Sweden’s central bank, the Riksbank, has edged another step closer to launching its much anticipated central bank digital currency (CBDC), dubbed the e-krona – with a lengthy government review of the consequences of a national CBDC rollout beginning today.

Back in February this year, Sweden gazumped many of its European and intercontinental counterparts by announcing that it had begun testing the e-krona, which makes use of blockchain technology. The Riksbank has been working with technology provider Accenture on its token.

And in a new development, Bloomberg reported that Per Bolund, Sweden’s financial markets minister, has officially launched a feasibility review into the e-krona.
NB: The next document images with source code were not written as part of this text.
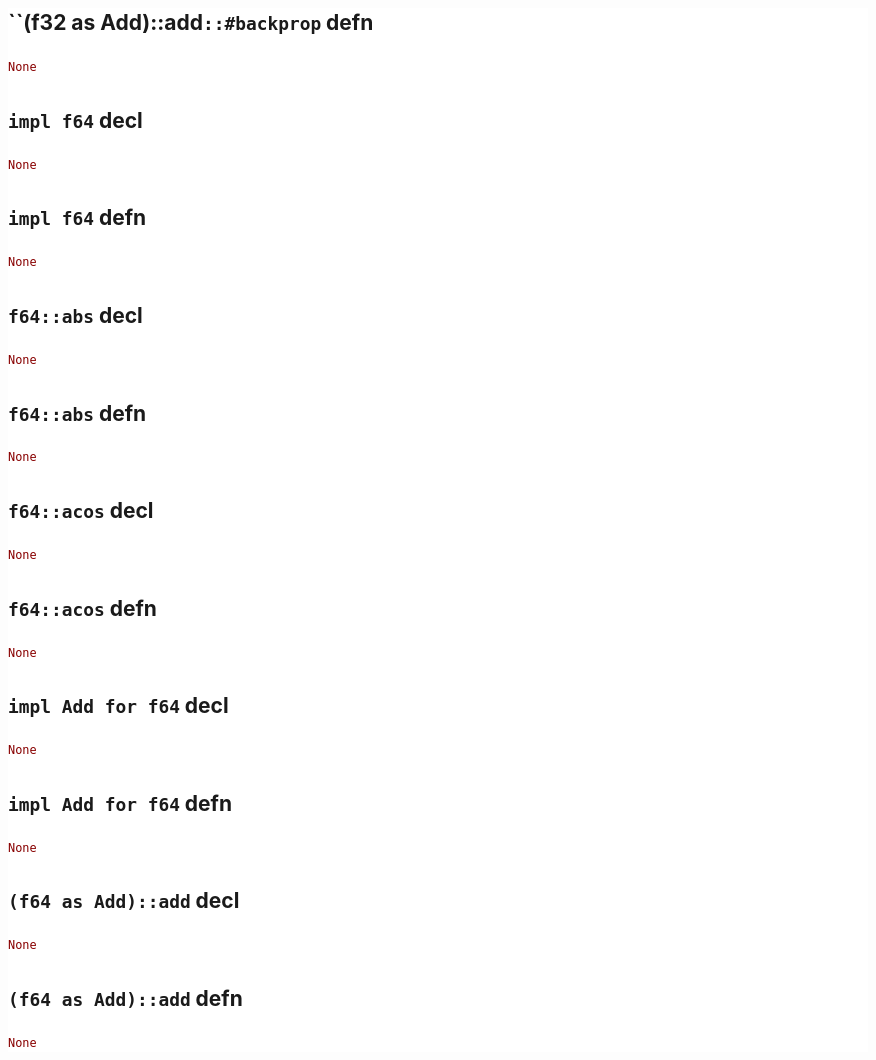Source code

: ## ``(f32 as Add)::add`::#backprop` defn

```rust
None
```

## `impl f64` decl

```rust
None
```

## `impl f64` defn

```rust
None
```

## `f64::abs` decl

```rust
None
```

## `f64::abs` defn

```rust
None
```

## `f64::acos` decl

```rust
None
```

## `f64::acos` defn

```rust
None
```

## `impl Add for f64` decl

```rust
None
```

## `impl Add for f64` defn

```rust
None
```

## `(f64 as Add)::add` decl

```rust
None
```

## `(f64 as Add)::add` defn

```rust
None
```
The review will probably be complete by late November 2022, and will be spearheaded by Anna Kinberg Batra, the ex-chairwoman of the Riksbank’s finance committee.

The country has remained firmly agnostic about whether or not it will go ahead with the CBDC issuance, with the central bank stating categorically on its website that “no decisions have yet been taken on issuing an e-krona.”


However, the central bank governor Stefan Ingves wrote, back in mid-October, “There shall be digital state money as legal tender, an e-krona, issued by the Riksbank.”

Ingves will still need to convince both the Riksdag (the Swedish Parliament) and the government of the wisdom of the move, but has already submitted a proposal to parliament this year, asking it to appoint a panel of experts to judge the e-krona feasibility.

The Swedish government has taken pride in the fact that the Bank for International Settlements (BIS) declared in 2018 that the nation was the world’s most cashless region. The central bank claims that 90% of all monetary transactions in the nation are done completed without the use of cash.

Bloomberg quoted Bolund as stating,

“It’s crucial that the digitalized payments market functions safely, and that it’s available to everybody.” Depending on how a digital currency is designed and which technologies are used, it can have large consequences for the entire financial system.”

However, as reported, over the past few years Swedes have been increasingly concerned about the elderly, those living in rural areas and people from migrant backgrounds being left behind by businesses switching to Swish no longer accepting cash.

Last year all but one of Sweden’s political parties supported new laws requiring Sweden’s major banks to continue to offer cash services across the country.